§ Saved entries

====================

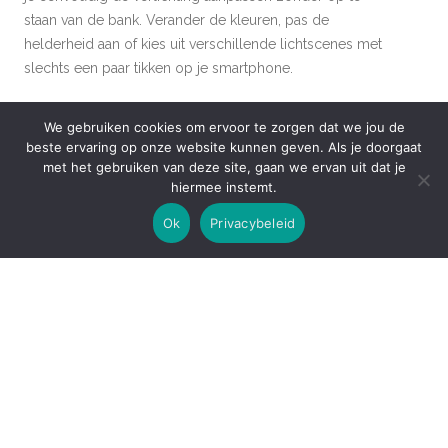
staan van de bank. Verander de kleuren, pas de
helderheid aan of kies uit verschillende lichtscenes met
slechts een paar tikken op je smartphone.
Sommige LED strips zijn compatibel met populaire
We gebruiken cookies om ervoor te zorgen dat we jou de
smart home systemen zoals Zigbee of Google Home.
beste ervaring op onze website kunnen geven. Als je doorgaat
Dit betekent dat je ze zelfs kunt bedienen met
met het gebruiken van deze site, gaan we ervan uit dat je
hiermee instemt.
spraakopdrachten via slimme assistenten zoals Google
Assistant of Amazon Alexa. “Hey Google, zet de
Ok
Privacybeleid
verlichting in de woonkamer op blauw” – hoe handig is
dat?
En laten we niet vergeten hoe leuk het is om met
verlichting te spelen zonder steeds fysiek iets te hoeven
doen. Of je nu vanaf je werkplek thuis wilt regelen of
gewoon lekker lui op de bank ligt – slimme bediening
maakt het allemaal mogelijk en zorgt ervoor dat jouw
huis altijd perfect verlicht is naar jouw wens.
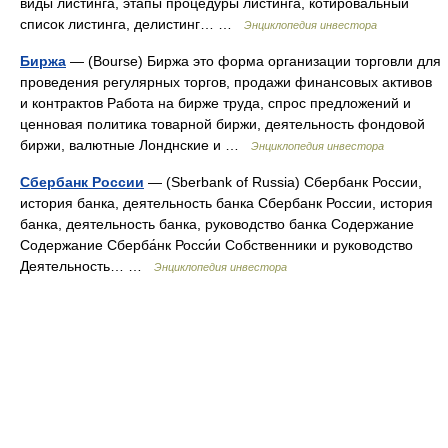
виды листинга, этапы процедуры листинга, котировальный
список листинга, делистинг… …
Энциклопедия инвестора
Биржа
— (Bourse) Биржа это форма организации торговли для
проведения регулярных торгов, продажи финансовых активов
и контрактов Работа на бирже труда, спрос предложений и
ценновая политика товарной биржи, деятельность фондовой
биржи, валютные Лонднские и …
Энциклопедия инвестора
Сбербанк России
— (Sberbank of Russia) Сбербанк России,
история банка, деятельность банка Сбербанк России, история
банка, деятельность банка, руководство банка Содержание
Содержание Сберба́нк Росси́и Собственники и руководство
Деятельность… …
Энциклопедия инвестора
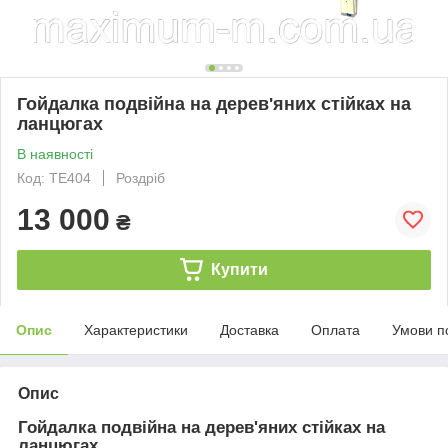
Гойдалка подвійна на дерев'яних стійках на
ланцюгах
В наявності
Код: TE404
Роздріб
13 000
₴
Купити
Опис
Характеристики
Доставка
Оплата
Умови п
Опис
Гойдалка подвійна на дерев'яних стійках на
ланцюгах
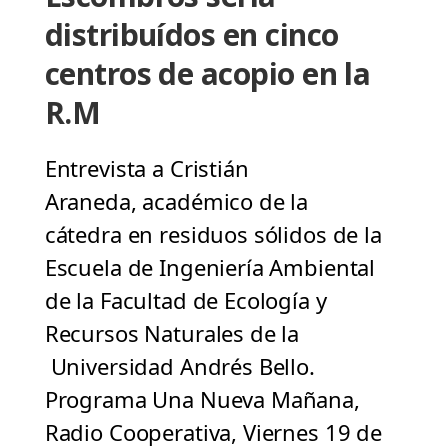
distribuídos en cinco
centros de acopio en la
R.M
Entrevista a Cristián
Araneda, académico de la
cátedra en residuos sólidos de la
Escuela de Ingeniería Ambiental
de la Facultad de Ecología y
Recursos Naturales de la
Universidad Andrés Bello.
Programa Una Nueva Mañana,
Radio Cooperativa, Viernes 19 de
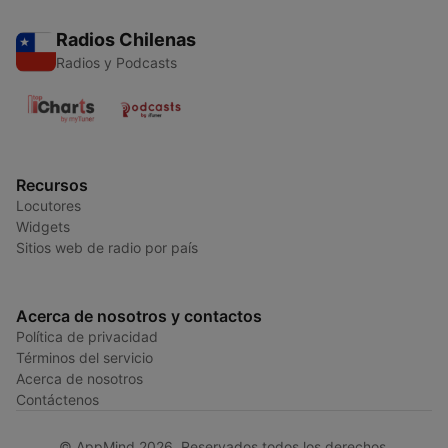
Radios Chilenas
Radios y Podcasts
Recursos
Locutores
Widgets
Sitios web de radio por país
Acerca de nosotros y contactos
Política de privacidad
Términos del servicio
Acerca de nosotros
Contáctenos
© AppMind 2026. Reservados todos los derechos.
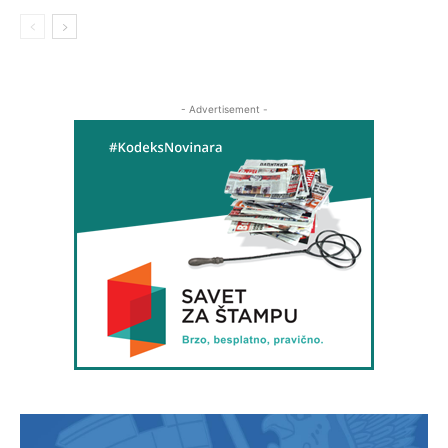
- Advertisement -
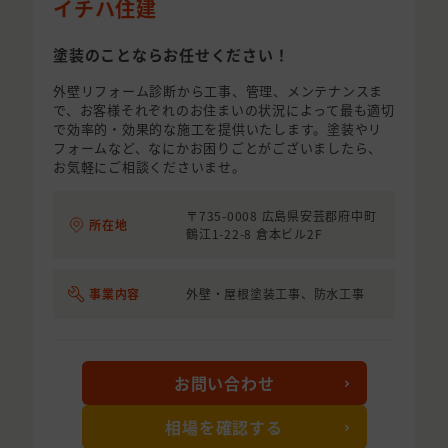
イチハ住建
塗装のことならお任せください！
外壁リフォーム診断から工事、管理、メンテナンスま
で、お客様それぞれのお住まいの状況によって最も適切
で効率的・効果的な施工を提供いたします。塗装やリ
フォームなど、なにかお困りごとがございましたら、
お気軽にご相談くださいませ。
〒735-0008 広島県安芸郡府中町
所在地
鶴江1-22-8 倉本ビル2F
事業内容
外壁・屋根塗装工事、防水工事
お問い合わせ
相場を確認する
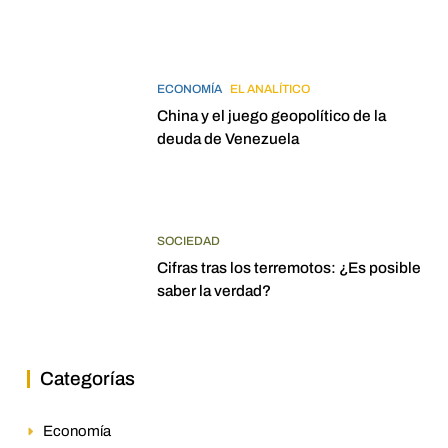
elecciones para 2027
ECONOMÍA
EL ANALÍTICO
China y el juego geopolítico de la
deuda de Venezuela
SOCIEDAD
Cifras tras los terremotos: ¿Es posible
saber la verdad?
Categorías
Economía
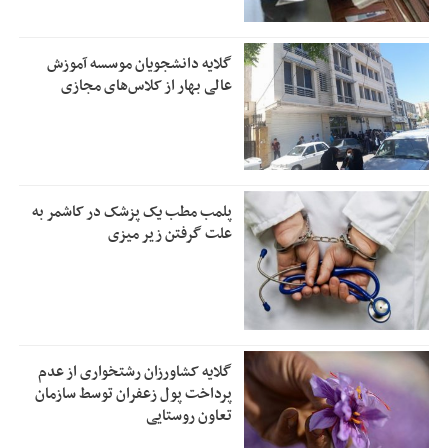
گلایه دانشجویان موسسه آموزش
عالی بهار از کلاس‌های مجازی
پلمب مطب یک پزشک در کاشمر به
علت گرفتن زیر میزی
گلایه کشاورزان رشتخواری از عدم
پرداخت پول زعفران توسط سازمان
تعاون روستایی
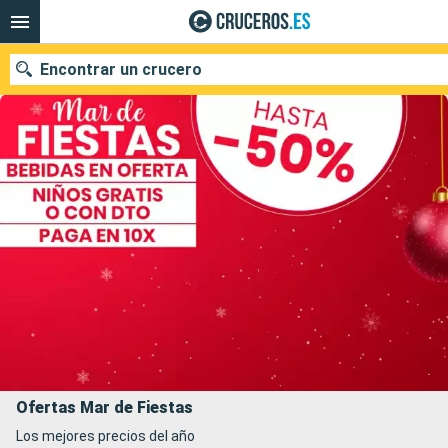
Encontrar un crucero
Nuestros destinos
Fecha de salida
Puertos
Compañías
Buscar
Ofertas Mar de Fiestas
Los mejores precios del año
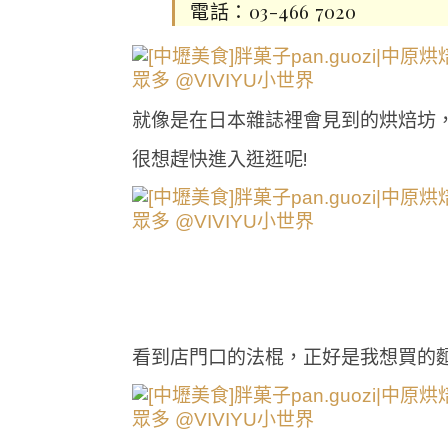
電話：03-466 7020
就像是在日本雜誌裡會見到的烘焙坊
很想趕快進入逛逛呢!
看到店門口的法棍，正好是我想買的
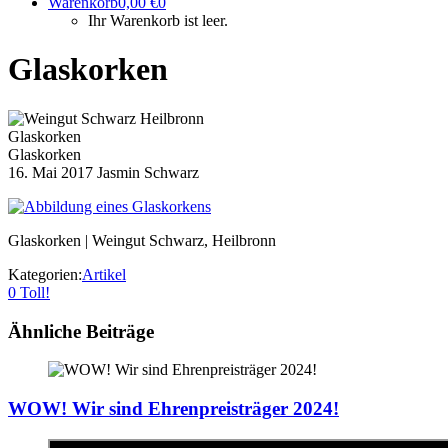
Warenkorb
0,00
€
0
Ihr Warenkorb ist leer.
Glaskorken
Glaskorken
Glaskorken
16. Mai 2017
Jasmin Schwarz
Glaskorken | Weingut Schwarz, Heilbronn
Kategorien:
Artikel
0
Toll!
Ähnliche Beiträge
WOW! Wir sind Ehrenpreisträger 2024!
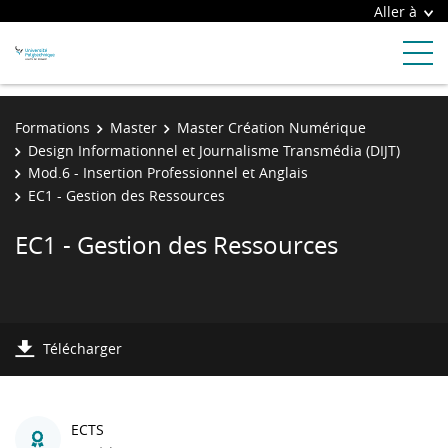
Aller à
Formations
Master
Master Création Numérique
Design Informationnel et Journalisme Transmédia (DIJT)
Mod.6 - Insertion Professionnel et Anglais
EC1 - Gestion des Ressources
EC1 - Gestion des Ressources
Télécharger
ECTS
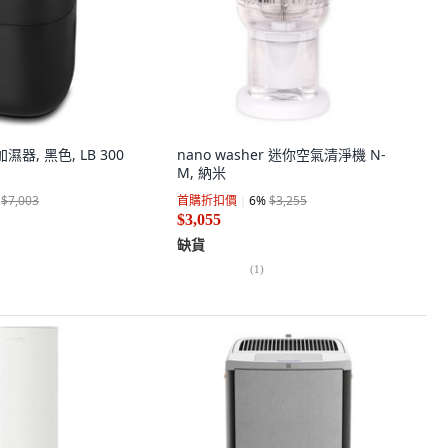
濕器, 黑色, LB 300
nano washer 迷你空氣清淨機 N-
M, 納米
$7,003
首購折扣價
6
%
$3,255
$3,055
缺貨
(
1
)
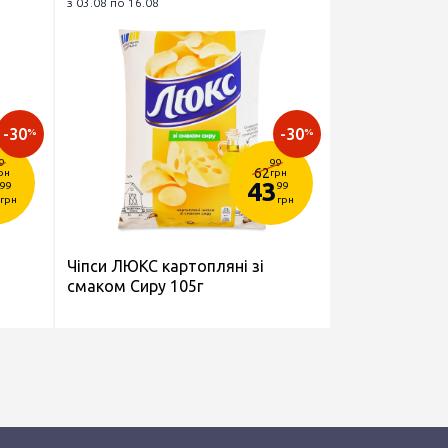
з 03.08 по 16.08
-30
-30
%
%
9
99
62
рн
грн
43
99
99
грн
грн
Чіпси ЛЮКС картопляні зі
смаком Сиру 105г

====================

§ What you have to do
Copy out everything from the line containing "з 03.08 по 16.08" down to the end of the material, unchanged.

§ Answer to the exercise
з 03.08 по 16.08
-30
-30
%
%
9
99
62
рн
грн
43
99
99
грн
грн
Чіпси ЛЮКС картопляні зі
смаком Сиру 105г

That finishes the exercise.